The social and religious context

Let us remember that for centuries, in the Western world, religion has had a significant weight. A faith that has affected not only the most mundane issues such as the practice of certain rites, but also h to cast a very particular vision of the world.

He has extended this life to another, eternal life, he has pointed out the existence of an almighty God who looks at us and expects us to behave in a certain way, collected in the sacred scriptures and interpreted by those authorized to apostolate.

On the other hand, this religious vision has largely shaped politics, influencing programs and measures that otherwise might not have been taken or maintained for so long.

Thus, despite the fact that philosophers like Nietzsche have already warned us of the dangers of doctrine, religion remains in the current sphere, and even more so when we talk about farewells. Thus, perhaps many of us have already put religion aside for most issues, but not for when we have to manage the loss of someone who is no longer there.

This is a positive anchor, as virtually no religion dissociates life and afterlife. None speaks of another sphere or life with which the communication channels are still closed. In this sense, just as the deity’s forgiveness is possible or feasible, so is that of the person who is no longer in the sensible world.
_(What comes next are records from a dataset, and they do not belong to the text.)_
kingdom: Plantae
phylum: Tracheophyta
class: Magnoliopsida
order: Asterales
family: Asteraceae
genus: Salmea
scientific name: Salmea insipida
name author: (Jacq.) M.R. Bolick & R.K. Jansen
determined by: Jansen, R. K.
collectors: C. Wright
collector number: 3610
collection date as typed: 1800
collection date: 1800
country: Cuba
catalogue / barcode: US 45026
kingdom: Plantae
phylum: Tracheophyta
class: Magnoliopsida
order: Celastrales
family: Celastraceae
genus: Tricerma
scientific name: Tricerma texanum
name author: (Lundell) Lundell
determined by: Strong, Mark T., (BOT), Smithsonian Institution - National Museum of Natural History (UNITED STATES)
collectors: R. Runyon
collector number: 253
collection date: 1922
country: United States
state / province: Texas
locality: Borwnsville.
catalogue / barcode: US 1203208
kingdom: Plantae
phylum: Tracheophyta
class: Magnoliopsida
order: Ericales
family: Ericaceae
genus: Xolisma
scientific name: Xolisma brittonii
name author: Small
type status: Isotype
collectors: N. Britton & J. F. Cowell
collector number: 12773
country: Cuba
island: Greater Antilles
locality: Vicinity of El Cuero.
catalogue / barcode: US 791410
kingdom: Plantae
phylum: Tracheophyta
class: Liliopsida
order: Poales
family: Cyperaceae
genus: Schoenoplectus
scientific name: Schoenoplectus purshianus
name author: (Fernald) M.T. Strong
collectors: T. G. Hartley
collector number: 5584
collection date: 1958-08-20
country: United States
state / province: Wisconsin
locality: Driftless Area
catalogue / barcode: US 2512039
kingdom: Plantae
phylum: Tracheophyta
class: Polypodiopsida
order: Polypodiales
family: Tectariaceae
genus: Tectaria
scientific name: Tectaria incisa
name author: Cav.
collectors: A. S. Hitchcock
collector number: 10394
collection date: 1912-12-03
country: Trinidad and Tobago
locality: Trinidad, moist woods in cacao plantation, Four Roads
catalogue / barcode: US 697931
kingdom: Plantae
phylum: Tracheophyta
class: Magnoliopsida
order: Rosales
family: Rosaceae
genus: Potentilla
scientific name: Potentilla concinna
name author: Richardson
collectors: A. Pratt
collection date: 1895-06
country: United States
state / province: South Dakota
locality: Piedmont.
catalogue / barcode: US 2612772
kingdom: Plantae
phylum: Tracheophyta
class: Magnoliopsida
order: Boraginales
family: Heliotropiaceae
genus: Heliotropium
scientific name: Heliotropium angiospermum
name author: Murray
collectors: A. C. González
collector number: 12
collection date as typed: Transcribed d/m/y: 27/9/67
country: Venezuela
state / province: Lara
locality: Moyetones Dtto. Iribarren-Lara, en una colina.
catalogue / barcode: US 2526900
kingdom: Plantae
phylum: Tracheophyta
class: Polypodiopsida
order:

In fact, in major catastrophes or attacks, religion has been seen to be a protective factor for mental health. In those moments, the sense that the person gives to the loss is more or less realistic, it is already a great step to be able to grant one.

As long as the person thinks that rules still work, it will be more difficult for them to let themselves be dominated by chaos or not to find a silver lining for their pain. Thus, the farewell rituals are a good cushion for suffering, but also an opportunity for redemption, communication and farewell, even to build a shared story.

Guilt in grief: the damage we do not repair

When speaking of guilt in the grieving process, we find two sides. One is the pre- and the other is post-loss.

In the pre, real elements are usually combined. An example would be regret for not having taken more care of the person who is no longer there, for not having paid more attention to them, not having acceded to their wishes or even for having made certain decisions for them when they were not able to do so.

The opportunity to go back to the past and change it does not exist. Here is the temptation to recreate a different one over and over again in our minds. As if by repeatedly correcting it, we could ever truly rewrite it. This mental habit comes at a price in pain, if only the frustration generated by not being able to transcend the limits of our own nature.

Big goodbyes also often cause big earthquakes. Episodes from the past that we thought we left behind may come back and assault us. What we did not say, what we did say and never spoke. Attention is focused on shared experiences, even after not doing so for a long time. Hence these ghosts can appear.

Girl sad by grief with her friend comforting her

Guilt in grief: emotions that confuse us

The second aspect has to do with unsupported desires. There are chronic patients who need a lot of care. They consume money, time, energy, resources … In many cases, they gradually exhaust the caregiver. Thus, no matter how much we feel the loss, it can also be combined with a feeling of relief that generates guilt.

Feeling this way can be disconcerting. Even that we rethink if we really loved the person who has left. On the other hand, it is a difficult feeling to share with people who have not been with us day by day and come to give us comfort.

We are afraid of what they will think if we open up a dialogue that goes in this direction. We need understanding, normalization, but we are afraid to find the opposite.

In these cases, the fact of having shared the weight of the wear and tear that caregiving produces day to day with another person and talking to them about how we feel can help us. If not, the help of a professional can be very timely. After making the corresponding evaluation, it will provide us with tools to understand that what we are feeling is perfectly compatible with the pain of loss and with a deep love for the person who has left.